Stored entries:
* * * * *

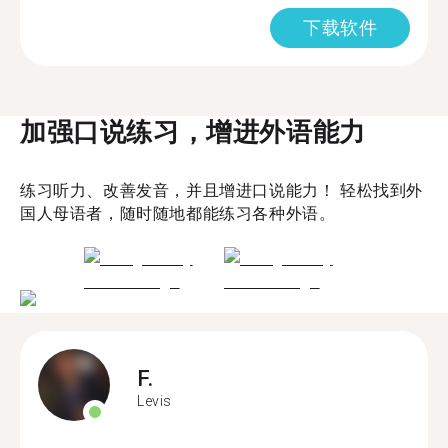
下载软件
加强口说练习，增进外语能力
练习听力、改善发音，并且增进口说能力！ 轻松找到外
国人母语者，随时随地都能练习各种外语。
F.
Levis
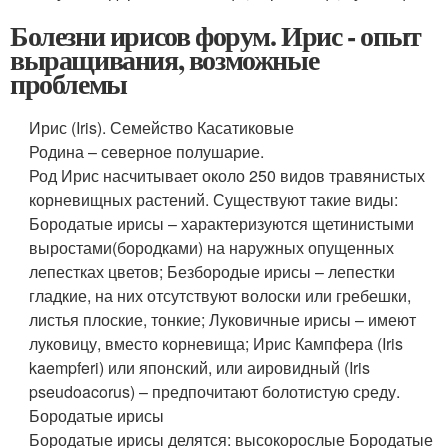
Болезни ирисов форум. Ирис - опыт
выращивания, возможные
проблемы
Ирис (Iris). Семейство Касатиковые
Родина – северное полушарие.
Род Ирис насчитывает около 250 видов травянистых
корневищных растений. Существуют такие виды:
Бородатые ирисы – характеризуются щетинистыми
выростами(бородками) на наружных опущенных
лепестках цветов; Безбородые ирисы – лепестки
гладкие, на них отсутствуют волоски или гребешки,
листья плоские, тонкие; Луковичные ирисы – имеют
луковицу, вместо корневища; Ирис Кампфера (Iris
kaempferi) или японский, или аировидный (Iris
pseudoacorus) – предпочитают болотистую среду.
Бородатые ирисы
Бородатые ирисы делятся: высокорослые Бородатые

* * * * *

Could you repeat the text of all the records word for word, leaving the pictures out?

The answer:
下载软件
加强口说练习，增进外语能力
练习听力、改善发音，并且增进口说能力！ 轻松找到外
国人母语者，随时随地都能练习各种外语。
F.
Levis
Болезни ирисов форум. Ирис - опыт
выращивания, возможные
проблемы
Ирис (Iris). Семейство Касатиковые
Родина – северное полушарие.
Род Ирис насчитывает около 250 видов травянистых
корневищных растений. Существуют такие виды:
Бородатые ирисы – характеризуются щетинистыми
выростами(бородками) на наружных опущенных
лепестках цветов; Безбородые ирисы – лепестки
гладкие, на них отсутствуют волоски или гребешки,
листья плоские, тонкие; Луковичные ирисы – имеют
луковицу, вместо корневища; Ирис Кампфера (Iris
kaempferi) или японский, или аировидный (Iris
pseudoacorus) – предпочитают болотистую среду.
Бородатые ирисы
Бородатые ирисы делятся: высокорослые Бородатые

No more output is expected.